Sinds mijn vaders dood in februari heb ik gezocht naar een plekje voor mijn moeder, een appartement bij ons in de buurt. Het huis in Hilversum was heel erg een plek voor die twee samen, en in haar eentje vindt ze er niks aan.
Mijn ouders’ bungalow aan de bosrand is niet het huis waarin ik opgroeide, en dus dacht ik er weinig binding mee te hebben. De kamers zijn er licht en de tuin is fraai, maar het is geen Amsterdam en dan houdt voor mij alles eigenlijk al op.
Ik dronk koffie met Cindy op het terras van De Gruyter. Valentijn kwam langs en ons gesprek verliep zoals gesprekken tussen schrijvers lopen. Op een gegeven moment hoorde ik mezelf zeggen dat Amsterdam de enige plek is waar ik me ooit thuis heb gevoeld.
Toen ik even later op de fiets zat om Ada van school te halen, besefte ik dat ik iets anders had bedoeld. Amsterdam is de enige stad waar ik ooit voor het eerst aankwam en dacht: dus zo voelt thuiskomen.
Natuurlijk waren mijn ouders een thuis voor me. Natuurlijk is mijn gezin dat, zijn mijn vrienden het, waar we ons ook bevinden. Ik heb me thuis gevoeld in Italië, in Suriname, Kopenhagen – maar je snapt wat ik bedoel, hoop ik.
De plek zélf deed het: ik kwam met de trein aan langs de rug van deze stad (door de reet, als ik het op zijn Jordanees mag zeggen) en merkte dat mijn voeten net wat dieper in de aarde zakten, dat alleen maar hier zijn al genoeg was. Zelfs in mijn eentje, met nog nul gemaakte vrienden.
Als mensen mijn stad niet moeten, dan denk ik zoals elke ware gelovige dat ze haar nog niet écht hebben gezien.
In het zoeken naar een huis voor Ine dwong ik mezelf steeds te blijven denken aan wat zij wil, wat goed voor háár is, niet aan wat ík in haar situatie zou doen. Volgens mij heb ik goed opgelet: ze wil het echt.
Niet alleen wil ze het, ze denkt ook dat ze geen moeite zal hebben het huis te verlaten dat Jos en zij ooit kochten voor hun laatste jaren samen.
Vandaag liep ik er door de gang, zoekend naar de juiste schroevendraaier voor de lamp naast de voordeur, en voelde ik mijn vaders passen. Ik liep zijn loopje, volgde die kortste lijn tussen de dingen die je alleen door jaren van herhaling vindt.
Ik zág hem niet, ik wás Jos een beetje: een kalm en aangenaam soort wezen – ik weet dat hij vaak zorgelijk was, maar misschien was ik wie hij steeds meer had geprobeerd te zijn.
Bij mijn vertrek keek ik in de hal nog één keer achterom.

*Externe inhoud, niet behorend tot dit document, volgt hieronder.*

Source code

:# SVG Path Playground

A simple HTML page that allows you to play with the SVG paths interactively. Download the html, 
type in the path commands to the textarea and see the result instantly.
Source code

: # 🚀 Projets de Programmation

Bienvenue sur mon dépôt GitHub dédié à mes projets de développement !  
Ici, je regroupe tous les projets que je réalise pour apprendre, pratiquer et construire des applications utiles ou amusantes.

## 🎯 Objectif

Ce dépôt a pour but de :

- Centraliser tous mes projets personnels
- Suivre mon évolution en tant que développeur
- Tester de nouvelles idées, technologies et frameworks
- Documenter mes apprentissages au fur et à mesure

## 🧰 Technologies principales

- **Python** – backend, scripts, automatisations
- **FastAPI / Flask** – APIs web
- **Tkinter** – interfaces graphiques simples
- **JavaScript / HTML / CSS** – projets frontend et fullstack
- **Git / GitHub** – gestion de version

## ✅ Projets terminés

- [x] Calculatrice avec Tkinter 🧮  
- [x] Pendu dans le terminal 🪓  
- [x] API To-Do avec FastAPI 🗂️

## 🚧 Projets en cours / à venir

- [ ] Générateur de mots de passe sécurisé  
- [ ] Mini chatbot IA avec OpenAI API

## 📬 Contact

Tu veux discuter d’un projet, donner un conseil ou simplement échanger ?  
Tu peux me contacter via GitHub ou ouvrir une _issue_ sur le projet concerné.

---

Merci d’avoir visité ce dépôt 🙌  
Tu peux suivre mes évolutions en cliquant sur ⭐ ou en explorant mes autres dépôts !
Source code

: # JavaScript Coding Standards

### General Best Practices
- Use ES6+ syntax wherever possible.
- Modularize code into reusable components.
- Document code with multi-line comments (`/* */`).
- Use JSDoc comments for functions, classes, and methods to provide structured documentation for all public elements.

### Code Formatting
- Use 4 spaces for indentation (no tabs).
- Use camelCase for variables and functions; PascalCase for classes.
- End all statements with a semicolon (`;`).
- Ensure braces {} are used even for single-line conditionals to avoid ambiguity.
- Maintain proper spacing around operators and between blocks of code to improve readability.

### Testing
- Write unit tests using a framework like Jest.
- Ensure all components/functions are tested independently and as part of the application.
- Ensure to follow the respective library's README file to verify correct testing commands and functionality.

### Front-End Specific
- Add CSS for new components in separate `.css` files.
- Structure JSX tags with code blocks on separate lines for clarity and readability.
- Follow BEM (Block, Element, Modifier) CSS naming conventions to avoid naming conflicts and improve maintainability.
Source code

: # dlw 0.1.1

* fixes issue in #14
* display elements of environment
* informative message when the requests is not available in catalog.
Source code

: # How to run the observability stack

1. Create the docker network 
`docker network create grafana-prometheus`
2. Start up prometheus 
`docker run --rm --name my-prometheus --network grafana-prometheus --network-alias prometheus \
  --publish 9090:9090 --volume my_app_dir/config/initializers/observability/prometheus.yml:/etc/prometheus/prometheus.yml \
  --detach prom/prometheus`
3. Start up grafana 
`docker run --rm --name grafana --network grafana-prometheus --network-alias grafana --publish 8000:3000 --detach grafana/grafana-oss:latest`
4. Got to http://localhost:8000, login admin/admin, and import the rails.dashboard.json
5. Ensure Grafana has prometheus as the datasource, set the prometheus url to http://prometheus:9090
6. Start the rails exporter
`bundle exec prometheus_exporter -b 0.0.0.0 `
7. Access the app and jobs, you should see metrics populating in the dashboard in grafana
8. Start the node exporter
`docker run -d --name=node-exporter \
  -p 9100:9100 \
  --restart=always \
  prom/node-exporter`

Ine was al naar het raam aan de voorkant van het huis gelopen zodat ze me uit zou kunnen zwaaien. Mijn oog viel op de foto van mijn vader met Otis de Hond op schoot – ze waren grote vrienden en overleden binnen een maand van elkaar.
Jos is op zijn rug te zien, mijn hondje heeft zijn kop naar achter, de kraaloogjes gesloten. Ik voelde mijn vaders tengere lijf door dat lichte zomerjack heen – het jack had sleetse mouwen, zoals al zijn kleding licht versleten was. Ik voelde de vacht van Otis tegen mijn wang, rook de diepe talggeur die altijd rond zijn oren hing; de warmte van een hond die in de zon heeft liggen slapen, die wat overmand door hitte kwispelend naar binnen komt.
Hilversum is waar die oude man en hond blij samen waren: het bos was een verheuging, slechts op een korte tippel afstand. Eén keer gooien met de bal en je stond al bij het weiland met de paardjes.
Als dat huis verkocht is, dacht ik in de auto, dan is er weer en plek weg waar ik het verleden in kan lopen. Dan zit die plek alleen nog in mijn hoofd, en na mijn dood zal hij alle betekenis verliezen – los zijn van herinnering. Een lijf zonder een ziel is logisch maar misschien vooral poëtisch om te denken.
Ik stelde me voor dat ik daar straks een laatste rondje loop, een van mijn vaders rondjes, maar dan door al die lege ruimte, vers gekalkt op aanraden van de makelaar. Wat zou ik tegen mezelf gaan zeggen om het oké te maken, niet meer dan een handeling: het inleveren van de sleutels.
Misschien had ik behoefte aan een ritueel.